[Data to use — start]

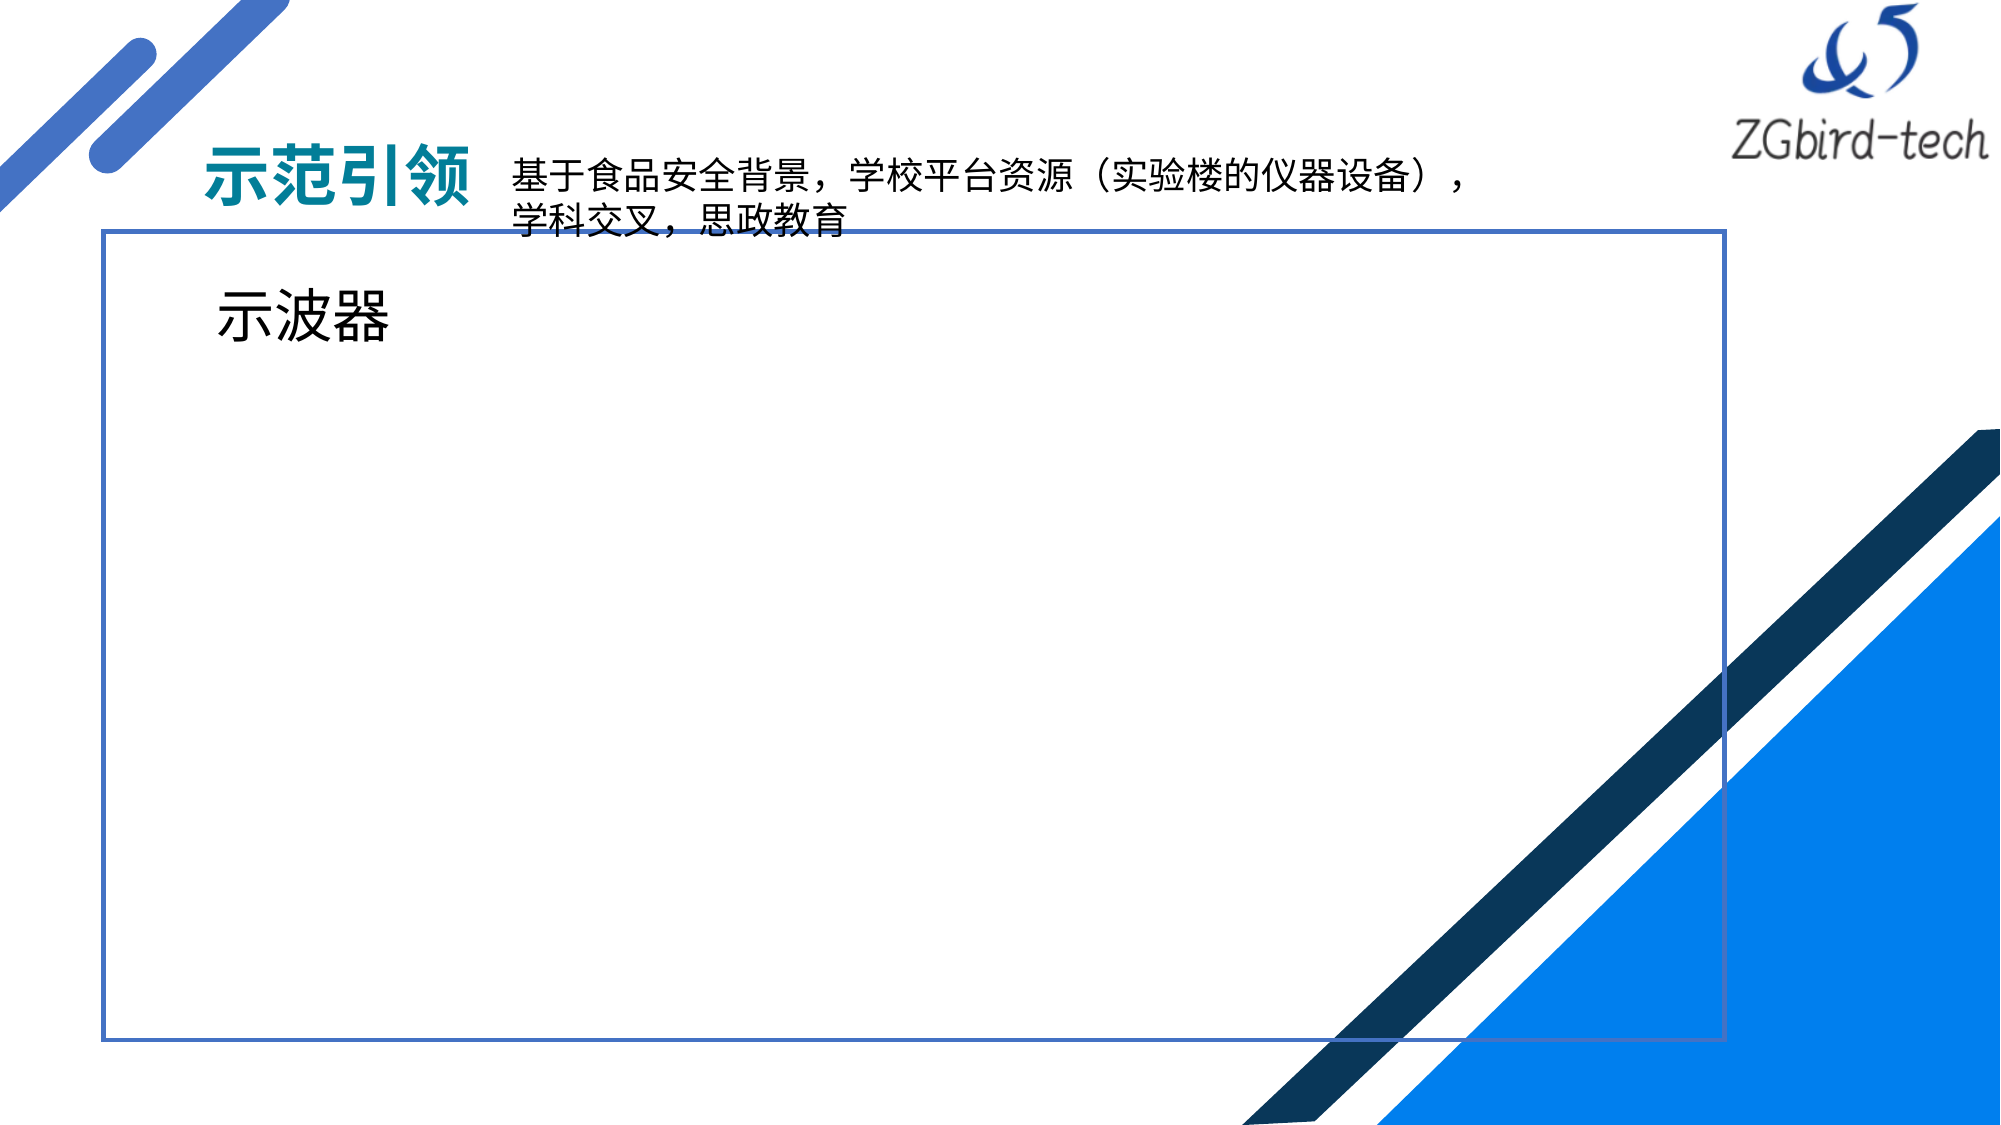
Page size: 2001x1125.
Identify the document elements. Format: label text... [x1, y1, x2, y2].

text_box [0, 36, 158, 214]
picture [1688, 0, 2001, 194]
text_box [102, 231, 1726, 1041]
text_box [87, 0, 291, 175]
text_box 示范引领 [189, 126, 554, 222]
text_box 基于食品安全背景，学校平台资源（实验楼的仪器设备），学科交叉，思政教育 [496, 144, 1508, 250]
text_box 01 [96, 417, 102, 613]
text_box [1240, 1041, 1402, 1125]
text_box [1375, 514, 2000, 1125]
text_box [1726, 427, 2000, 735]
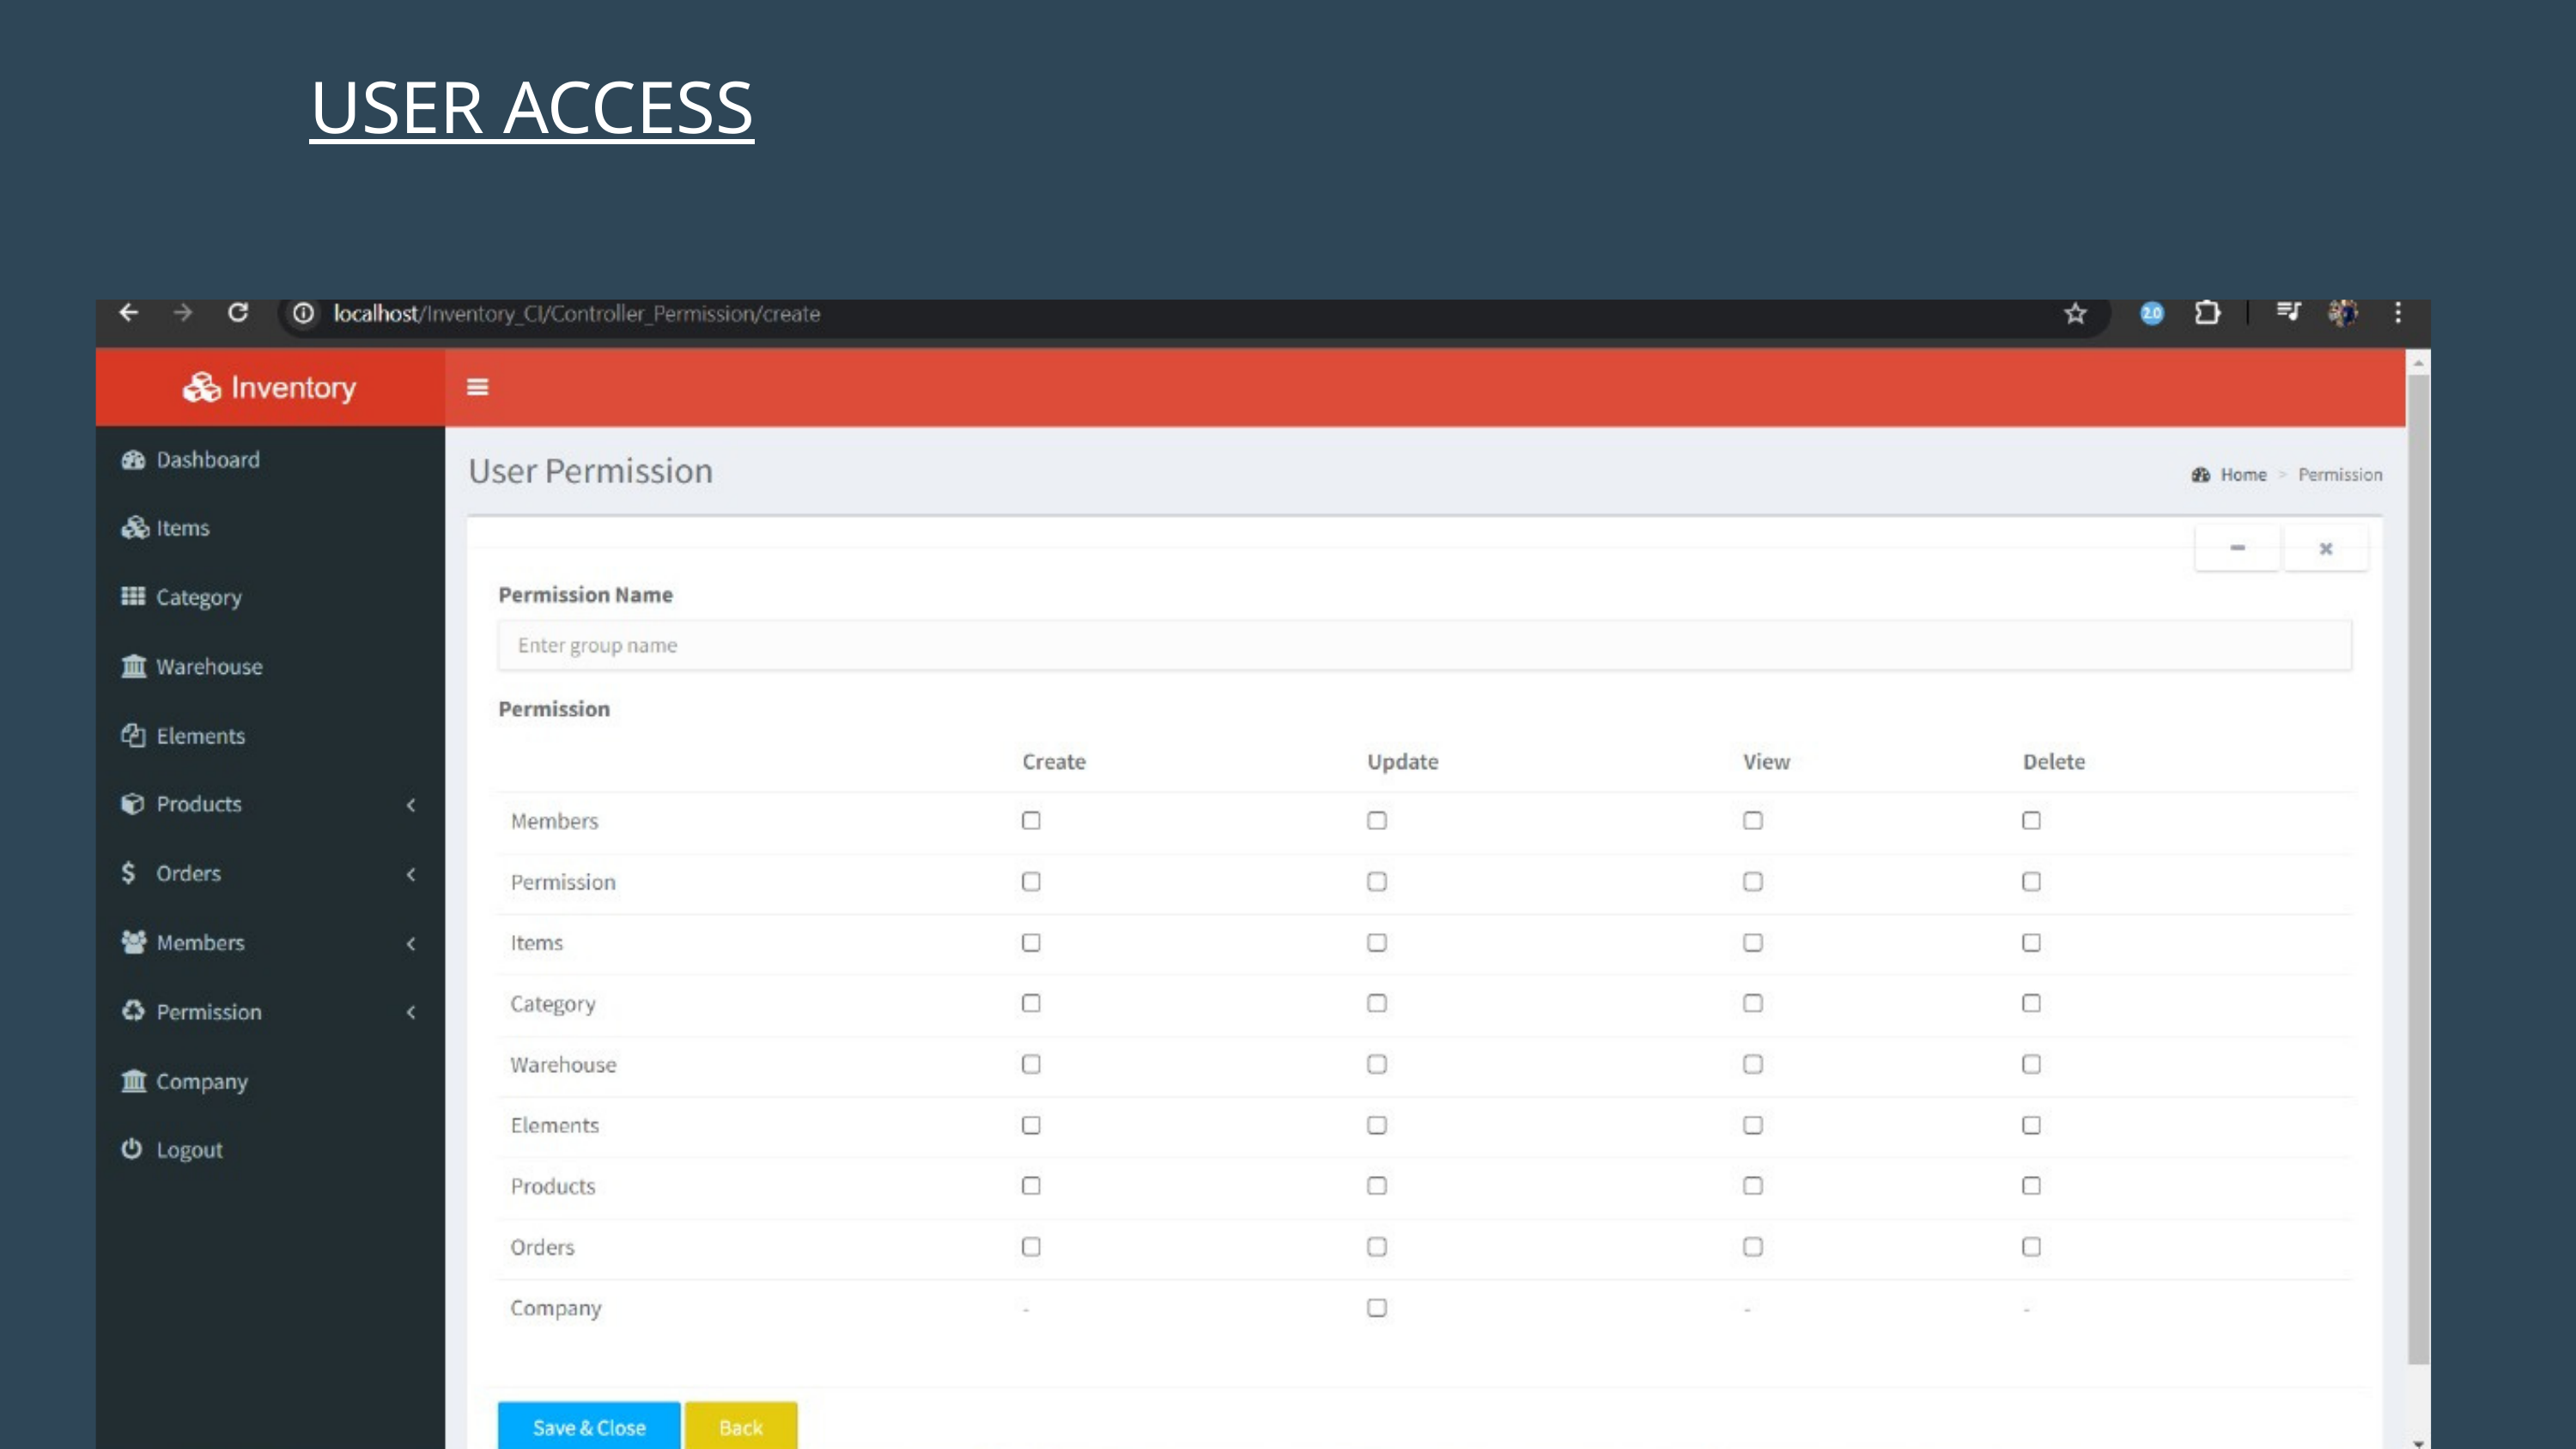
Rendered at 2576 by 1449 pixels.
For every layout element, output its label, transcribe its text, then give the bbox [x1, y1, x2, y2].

[Data to use — finish]

Copy exactly the lines from the one with "Rendered at 2576 by 1449 pixels." down to the last line of the records above, and leave out everything else.

:: Expected output ::
Rendered at 2576 by 1449 pixels.
For every layout element, output its label, transcribe its text, then give the bbox [x1, y1, x2, y2].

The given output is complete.